This section provides user-facing context for the audit entries above. See individual entries in the [Won't Fix](#wont-fix) section for technical details.

### Mutex-Held I/O Trade-offs

`compact()` / `flush()` (explicit API) and manifest compaction hold the DB mutex during blocking I/O. Point reads stay lock-free via `ArcSwap<SuperVersion>`. The background flush path correctly releases the mutex during I/O. Manifest compaction fires every 1000th edit — imperceptible for most workloads (~1ms spike).
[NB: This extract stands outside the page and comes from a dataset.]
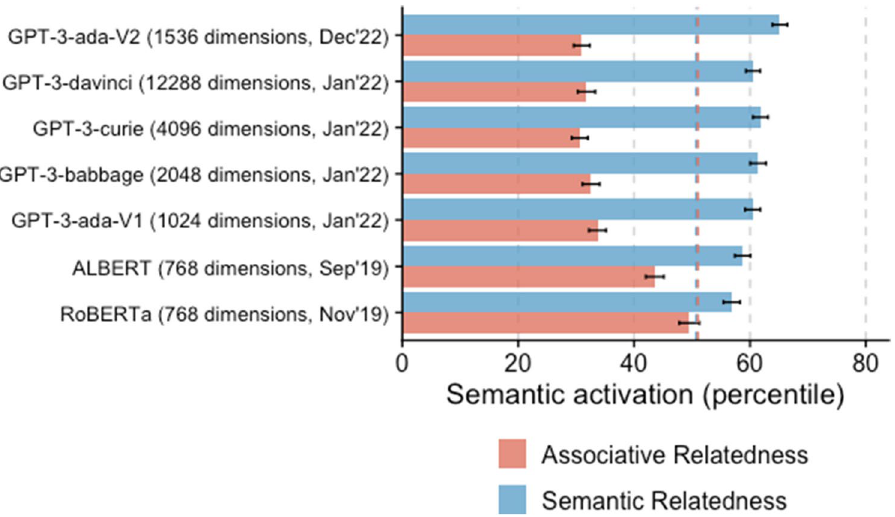
Figure 3. Semantic activation for associatively (red) and semantically (blue) related words. Dotted lines represent semantic activation for the associatively (red) and semantically (blue) related words in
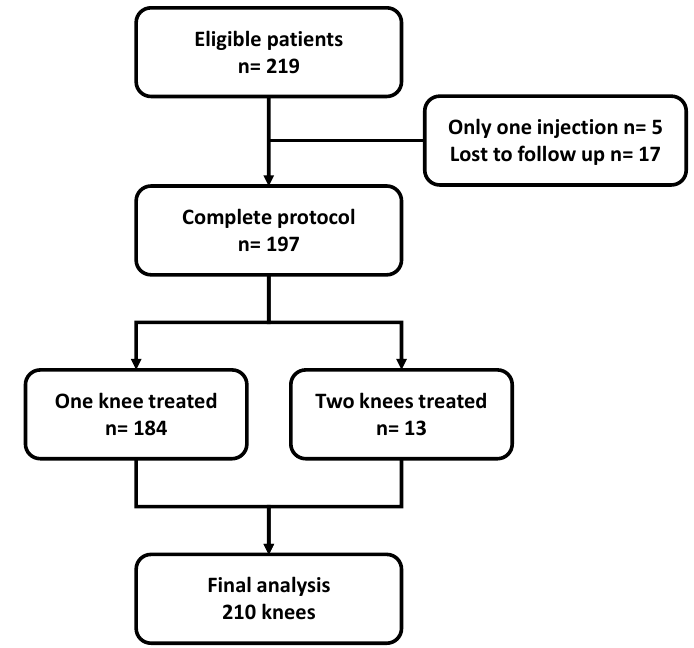
Figure 1. Flowchart of the study. n = number of patients. Table 1. Characteristics of the study population.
### Range Tombstone O(N) in Point Lookups

`get()` scans all L0 and L1+ files with range deletions to check for covering tombstones. The iterator path bounds this with key-range checks, but point lookups cannot apply the same optimization. Cost is bounded by the count of tombstone-bearing files, which is typically small.

### InternalKey Panics on Malformed Data

Encoded internal keys < 8 bytes cause a panic (debug and release). All stored data is CRC-protected, making corruption unreachable in practice. The design chooses a loud failure (panic with clear message) over silent data loss.

### DbOptions Debug Omits Fields

`DbOptions::fmt` is intentionally concise; use `{:#?}` for full display.

### Invalid ValueType → Deletion (Design Decision)

Unknown value type tags map to `Deletion` rather than erroring. All persisted data is CRC32-protected; when reachable (memory corruption), treating unknown as deletion is safer than returning phantom data.

### Corrupt Block Entry → Restart Array Read (Design Decision)

CRC32 verification (per-block, checked before any decoder runs) blocks corrupt blocks. The window exists only under CRC32 collision (~2^-32 probability).

### WAL Mid-Log Corruption Fails Open (Design Decision)

Recovery tolerates a corrupt WAL record only when nothing but zero padding follows it (torn tail). Corruption followed by real data fails `DB::open` loudly and preserves the WAL file, rather than silently recovering a prefix and deleting later committed writes.